Si l'industrie de l'agrochimie avait bataillé contre l'adoption de cet article l'an dernier, le groupe chimique allemand Bayer, numéro un des pesticides dans l’Hexagone récuse toute intervention récente. "Je n’ai jamais rencontré Monsieur Travert, il ne nous connait pas", assure, interrogé par L'Usine Nouvelle, Frank Garnier, le dirigeant de Bayer en France et de sa division agrochimie. Le nouveau ministre a sans doute été alerté sur ce dossier par les filières agricoles – comme celles de la betterave, des céréales, et du colza - , ne disposant pas "de solutions alternatives valables", malgré les "programmes de recherche" menés par la profession, assure-t-il.

Frank Garnier plaide pour "retrouver un peu de raison" dans ce dossier.
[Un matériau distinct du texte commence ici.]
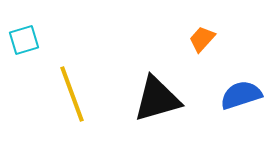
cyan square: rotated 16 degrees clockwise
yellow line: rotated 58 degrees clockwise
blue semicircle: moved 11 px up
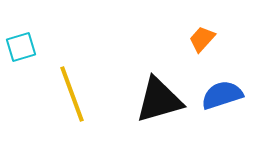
cyan square: moved 3 px left, 7 px down
blue semicircle: moved 19 px left
black triangle: moved 2 px right, 1 px down
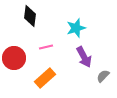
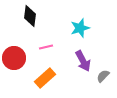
cyan star: moved 4 px right
purple arrow: moved 1 px left, 4 px down
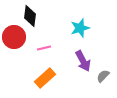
pink line: moved 2 px left, 1 px down
red circle: moved 21 px up
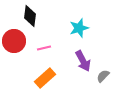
cyan star: moved 1 px left
red circle: moved 4 px down
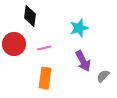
red circle: moved 3 px down
orange rectangle: rotated 40 degrees counterclockwise
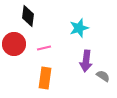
black diamond: moved 2 px left
purple arrow: moved 3 px right; rotated 35 degrees clockwise
gray semicircle: rotated 80 degrees clockwise
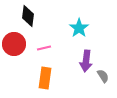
cyan star: rotated 18 degrees counterclockwise
gray semicircle: rotated 24 degrees clockwise
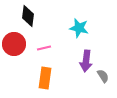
cyan star: rotated 24 degrees counterclockwise
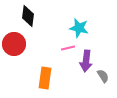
pink line: moved 24 px right
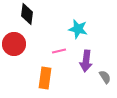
black diamond: moved 1 px left, 2 px up
cyan star: moved 1 px left, 1 px down
pink line: moved 9 px left, 3 px down
gray semicircle: moved 2 px right, 1 px down
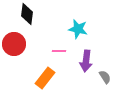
pink line: rotated 16 degrees clockwise
orange rectangle: rotated 30 degrees clockwise
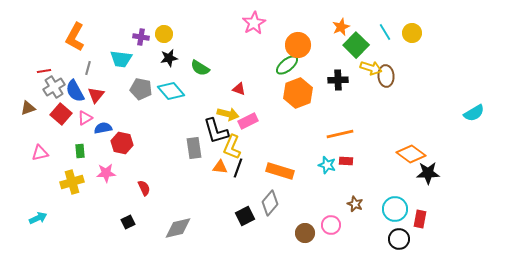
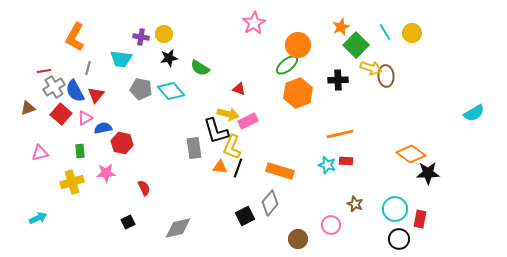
brown circle at (305, 233): moved 7 px left, 6 px down
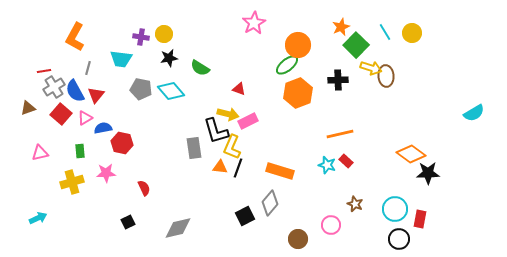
red rectangle at (346, 161): rotated 40 degrees clockwise
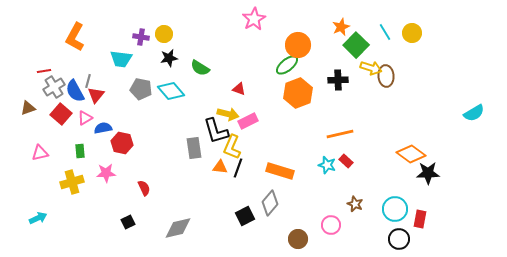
pink star at (254, 23): moved 4 px up
gray line at (88, 68): moved 13 px down
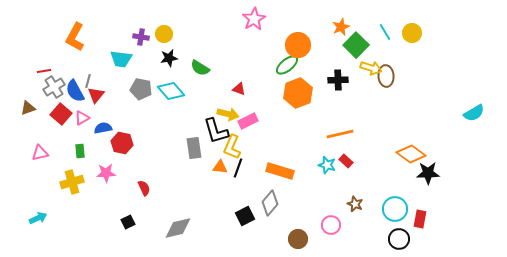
pink triangle at (85, 118): moved 3 px left
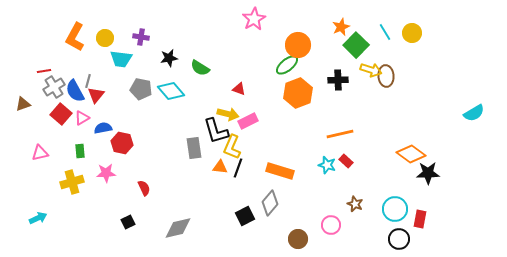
yellow circle at (164, 34): moved 59 px left, 4 px down
yellow arrow at (371, 68): moved 2 px down
brown triangle at (28, 108): moved 5 px left, 4 px up
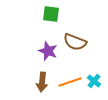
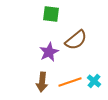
brown semicircle: moved 1 px right, 2 px up; rotated 60 degrees counterclockwise
purple star: moved 1 px right, 1 px down; rotated 24 degrees clockwise
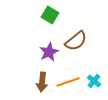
green square: moved 1 px left, 1 px down; rotated 24 degrees clockwise
brown semicircle: moved 1 px down
orange line: moved 2 px left
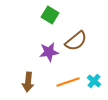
purple star: rotated 18 degrees clockwise
brown arrow: moved 14 px left
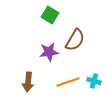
brown semicircle: moved 1 px left, 1 px up; rotated 20 degrees counterclockwise
cyan cross: rotated 24 degrees counterclockwise
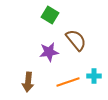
brown semicircle: moved 1 px right; rotated 70 degrees counterclockwise
cyan cross: moved 5 px up; rotated 16 degrees counterclockwise
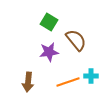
green square: moved 1 px left, 7 px down
cyan cross: moved 3 px left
Et rappelle les possibilités de dérogations autorisées par la loi. Elles "seront activées lorsque nécessaire", a ainsi assuré mardi la présidente de la FNSEA, Christiane Lambert, à l’issue d’une rencontre avec Stéphane Travert. Citant notamment l'épandage aérien en Camargue pour la riziculture, et en viticulture sur certains coteaux alsaciens escarpés.
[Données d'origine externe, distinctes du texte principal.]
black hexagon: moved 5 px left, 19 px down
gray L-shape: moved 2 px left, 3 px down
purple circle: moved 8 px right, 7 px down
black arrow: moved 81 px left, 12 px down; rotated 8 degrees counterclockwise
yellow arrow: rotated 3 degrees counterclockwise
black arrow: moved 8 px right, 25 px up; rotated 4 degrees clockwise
L’Anses pour leur encadrement renforcé, mais pas leur interdiction

"La levée de l'interdiction des néonicotinoides correspond à l’une de nos demandes", reconnaît pour sa part Eugénia Pommaret, directrice générale de l'UIPP, l’Union des industries de la protection des plantes, auprès du site de la communauté agricole WikiAgri. Car "la France est l'unique pays européen à les interdire, tous les autres les utilisent", avec le risque d’une distorsion de concurrence en termes de rendements à l'hectare avec les pays voisins.

Mais à l’échelle européenne, la Commission envisagerait de soumettre cet été aux Etats membres un texte qui étendrait leur restriction à toutes les cultures extérieures (mais pas aux cultures sous serre), selon certaines ONG. Tout en reconnaissant manquer de connaissances sur le sujet, l’Autorité sanitaire française (Anses) s’était prononcée en janvier 2016 pour un encadrement renforcé des néonicotinoïdes, mais pas leur interdiction. Elle est désormais chargée d’identifier et évaluer des solutions alternatives, et de publier pour la fin de l’année une expertise sur leur impact sur l'Homme.